(Saved entries)
--*--
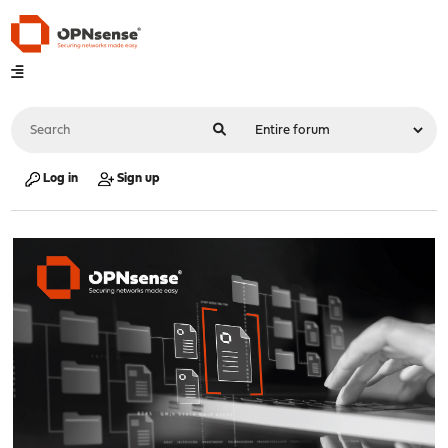
Log in
Sign up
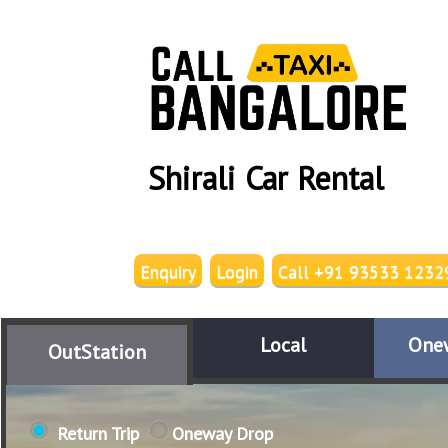
Shirali Car Rental
Enquiry
Login
Call +91 93533 1232
Local
One
OutStation
Return Trip
Oneway Drop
--*--
The task — Copy out the text lines from all of the material above, word for word. Leave out the pictures.

Output of the task —
Log in
Sign up
Shirali Car Rental
Enquiry
Login
Call +91 93533 1232
Local
One
OutStation
Return Trip
Oneway Drop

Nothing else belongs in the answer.